--- Direction a ---
Which things does the advice column list as ones its writer was blissfully ignorant of before planning a wedding?
--- BEGIN Passage given ---
Author Archives: Em

Facinators

Dorigen,

Please explain facinators.

Emily

Emily,

I didn’t really know what a fascinator was until I started planning for my wedding.  They are basically clip on headpieces; a head accoutrement that falls just short of a hat on the continuum of “things that go on your head.” 

There are all sorts of things I was blissfully ignorant of prior to my wedding, such as:  

Engagement Photoshoots (yikes)

Reception Photo Booths (and the importance of moustaches on sticks)

Eyelash Estensions (so natural looking!)

And of course, The Wedding Blogs To keep you informed of all the trends your wedding will be a failure without. 

Coincidentally, this was around the same time as the Royal Wedding, which really brought fascinators mainstream in the U.S.  

It is traditional in Britain for ladies to wear ridiculous objects attached to their heads at formal events, and I kind of love it.  Here is a fun slideshow of royals in fascinators

And here is my fabulous mother-in-law in her fascinator at my own wedding!

So that’s fascinators.  Until the recent British Formal Headpiece Invasion, I think the main use of fascinators in the U.S. was for moms who really wanted you to know their newborn was a GIRL, dammit.  

Fondly,
Dorigen

Pantsuits

Dear Dorigen,

We received a question from my girl Danika; and I quote…

Douche prints out. Using homeskillet back in. I am assuming the home slice is also back on the table. Can you please explain pantsuits to me?
--- END Passage given ---
--- BEGIN Supplied information ---
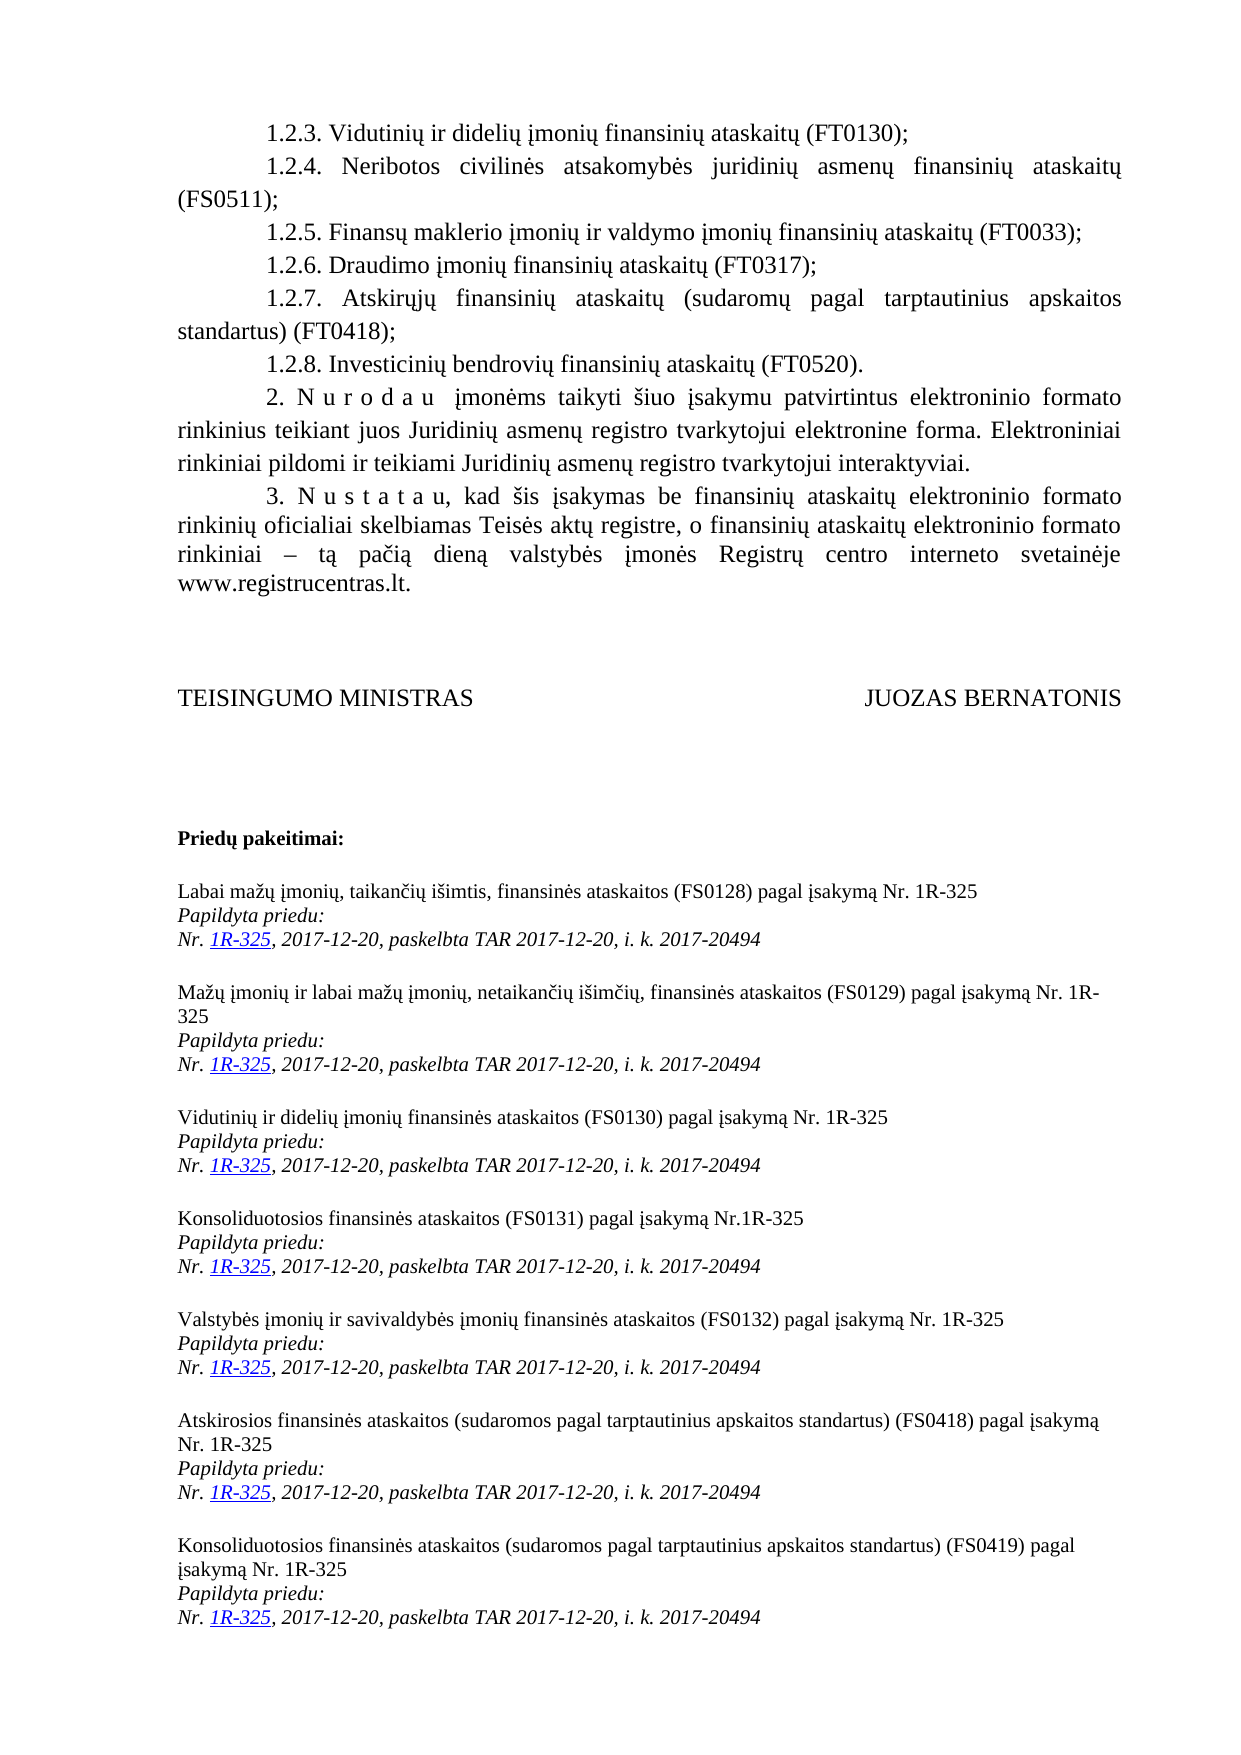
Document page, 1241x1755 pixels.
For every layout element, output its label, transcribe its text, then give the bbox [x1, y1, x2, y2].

text Papildyta priedu: [177, 1028, 1122, 1052]
text Nr. 1R-325, 2017-12-20, paskelbta TAR 2017-12-20, i. k. 2017-20494 [177, 1052, 1122, 1076]
text Nr. 1R-325, 2017-12-20, paskelbta TAR 2017-12-20, i. k. 2017-20494 [177, 1480, 1122, 1504]
text Vidutinių ir didelių įmonių finansinės ataskaitos (FS0130) pagal įsakymą Nr. 1R-325 [177, 1105, 1122, 1129]
text Papildyta priedu: [177, 1230, 1122, 1254]
text Papildyta priedu: [177, 1456, 1122, 1480]
text Labai mažų įmonių, taikančių išimtis, finansinės ataskaitos (FS0128) pagal įsakymą Nr. 1R-325 [177, 879, 1122, 903]
text Papildyta priedu: [177, 1129, 1122, 1153]
text 3. Nustatau, kad šis įsakymas be finansinių ataskaitų elektroninio formato rinkinių oficialiai skelbiamas Teisės aktų registre, o finansinių ataskaitų elektroninio formato rinkiniai – tą pačią dieną valstybės įmonės Registrų centro interneto svetainėje www.registrucentras.lt. [177, 481, 1122, 596]
text 1.2.6. Draudimo įmonių finansinių ataskaitų (FT0317); [177, 250, 1122, 279]
text Teisingumo ministras Juozas Bernatonis [177, 683, 1122, 711]
text 1.2.8. Investicinių bendrovių finansinių ataskaitų (FT0520). [177, 349, 1122, 378]
text Papildyta priedu: [177, 1581, 1122, 1605]
text Papildyta priedu: [177, 903, 1122, 927]
text 1.2.3. Vidutinių ir didelių įmonių finansinių ataskaitų (FT0130); [177, 118, 1122, 147]
text Nr. 1R-325, 2017-12-20, paskelbta TAR 2017-12-20, i. k. 2017-20494 [177, 1355, 1122, 1379]
text Nr. 1R-325, 2017-12-20, paskelbta TAR 2017-12-20, i. k. 2017-20494 [177, 1153, 1122, 1177]
text 1.2.7. Atskirųjų finansinių ataskaitų (sudaromų pagal tarptautinius apskaitos standartus) (FT0418); [177, 283, 1122, 345]
text Konsoliduotosios finansinės ataskaitos (FS0131) pagal įsakymą Nr.1R-325 [177, 1206, 1122, 1230]
text Konsoliduotosios finansinės ataskaitos (sudaromos pagal tarptautinius apskaitos standartus) (FS0419) pagal įsakymą Nr. 1R-325 [177, 1533, 1122, 1581]
text Mažų įmonių ir labai mažų įmonių, netaikančių išimčių, finansinės ataskaitos (FS0129) pagal įsakymą Nr. 1R-325 [177, 980, 1122, 1028]
text 2. Nurodau įmonėms taikyti šiuo įsakymu patvirtintus elektroninio formato rinkinius teikiant juos Juridinių asmenų registro tvarkytojui elektronine forma. Elektroniniai rinkiniai pildomi ir teikiami Juridinių asmenų registro tvarkytojui interaktyviai. [177, 382, 1122, 477]
text Nr. 1R-325, 2017-12-20, paskelbta TAR 2017-12-20, i. k. 2017-20494 [177, 1605, 1122, 1629]
text Priedų pakeitimai: [177, 826, 1122, 850]
text Nr. 1R-325, 2017-12-20, paskelbta TAR 2017-12-20, i. k. 2017-20494 [177, 927, 1122, 951]
text Nr. 1R-325, 2017-12-20, paskelbta TAR 2017-12-20, i. k. 2017-20494 [177, 1254, 1122, 1278]
text Valstybės įmonių ir savivaldybės įmonių finansinės ataskaitos (FS0132) pagal įsakymą Nr. 1R-325 [177, 1307, 1122, 1331]
text 1.2.4. Neribotos civilinės atsakomybės juridinių asmenų finansinių ataskaitų (FS0511); [177, 151, 1122, 213]
text Atskirosios finansinės ataskaitos (sudaromos pagal tarptautinius apskaitos standartus) (FS0418) pagal įsakymą Nr. 1R-325 [177, 1408, 1122, 1456]
text Papildyta priedu: [177, 1331, 1122, 1355]
text 1.2.5. Finansų maklerio įmonių ir valdymo įmonių finansinių ataskaitų (FT0033); [177, 217, 1122, 246]
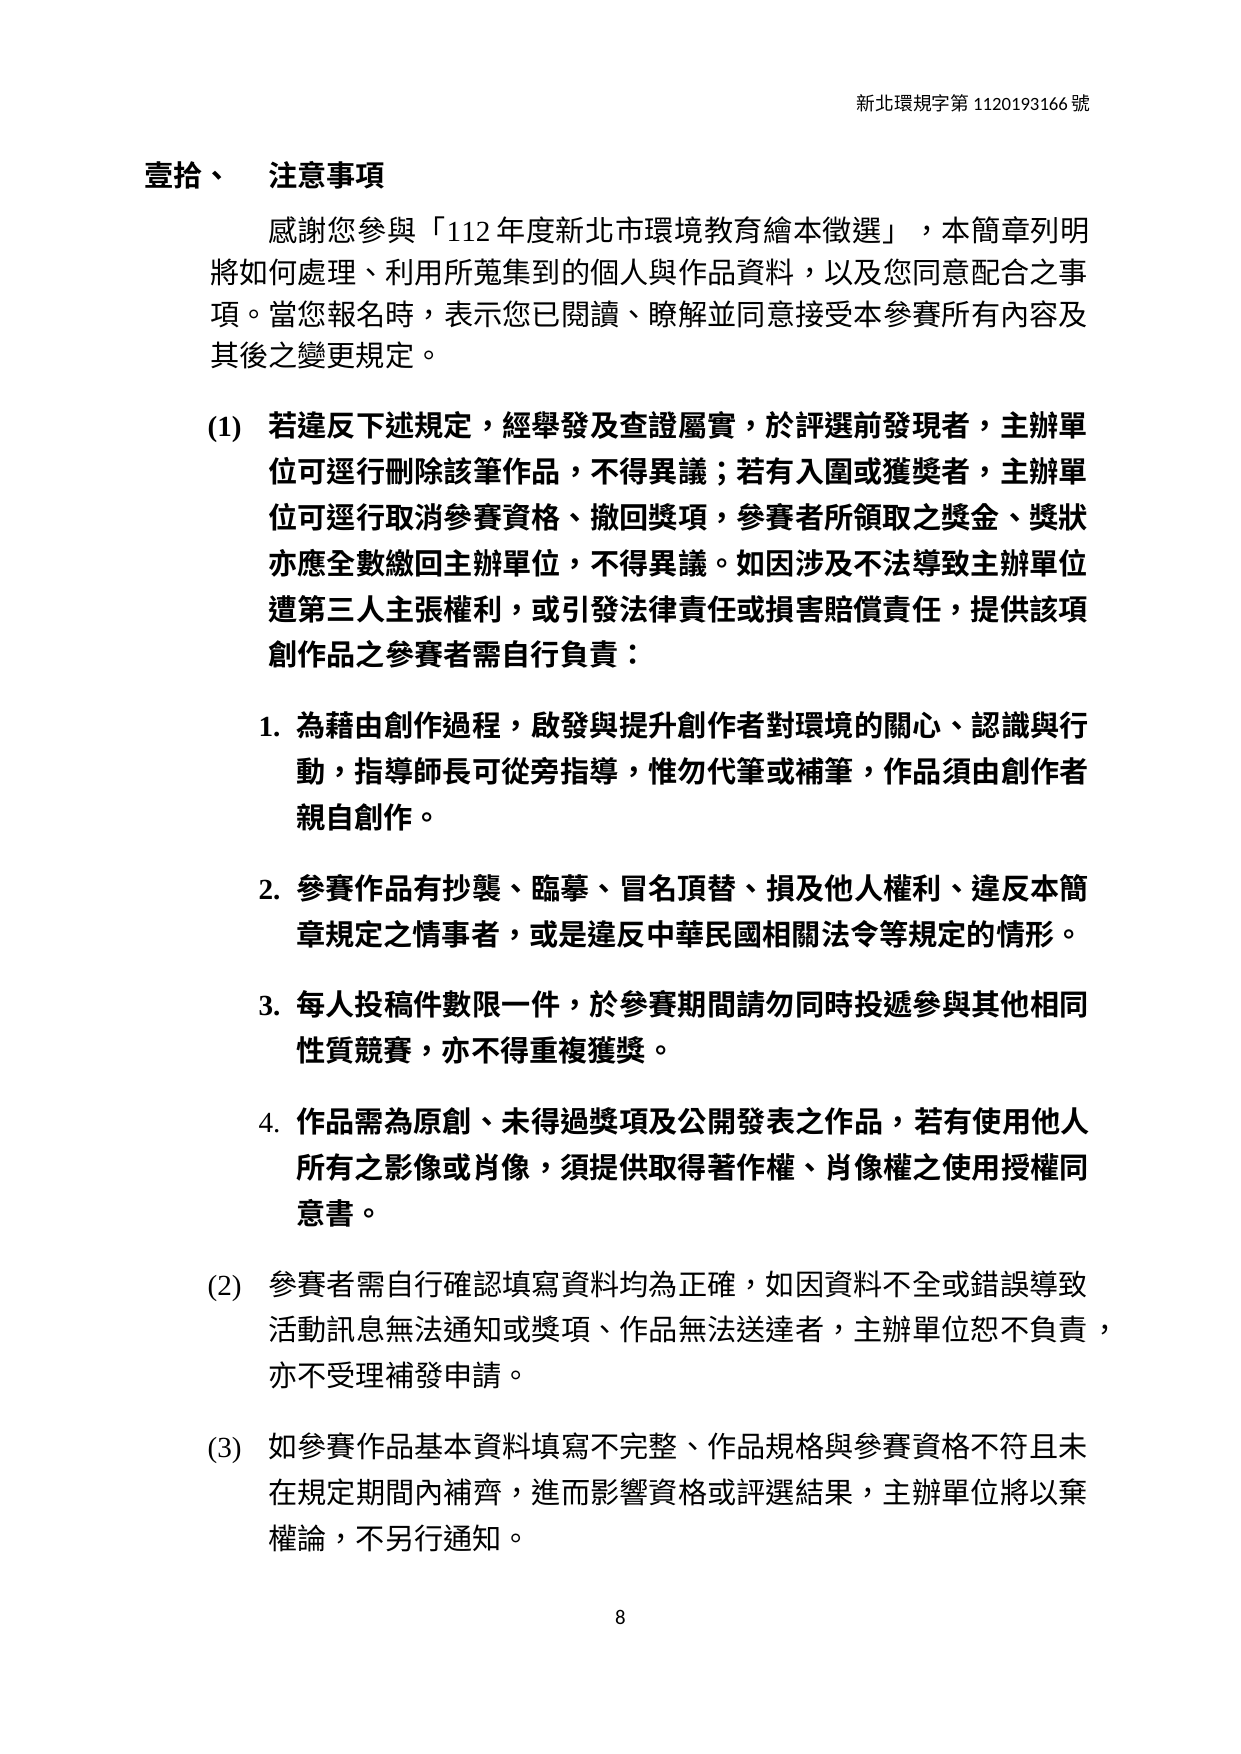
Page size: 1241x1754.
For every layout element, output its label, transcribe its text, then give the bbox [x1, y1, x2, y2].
--- END Supplied information ---
--- Direction b ---
Find every line of the records that contains the string "sudaromos". Case counts.

--- Complete answer a ---
- Engagement Photoshoots
- Reception Photo Booths
- Eyelash Estensions
- The Wedding Blogs

--- Complete answer b ---
text Konsoliduotosios finansinės ataskaitos (sudaromos pagal tarptautinius apskaitos standartus) (FS0419) pagal įsakymą Nr. 1R-325 [177, 1533, 1122, 1581]
text Atskirosios finansinės ataskaitos (sudaromos pagal tarptautinius apskaitos standartus) (FS0418) pagal įsakymą Nr. 1R-325 [177, 1408, 1122, 1456]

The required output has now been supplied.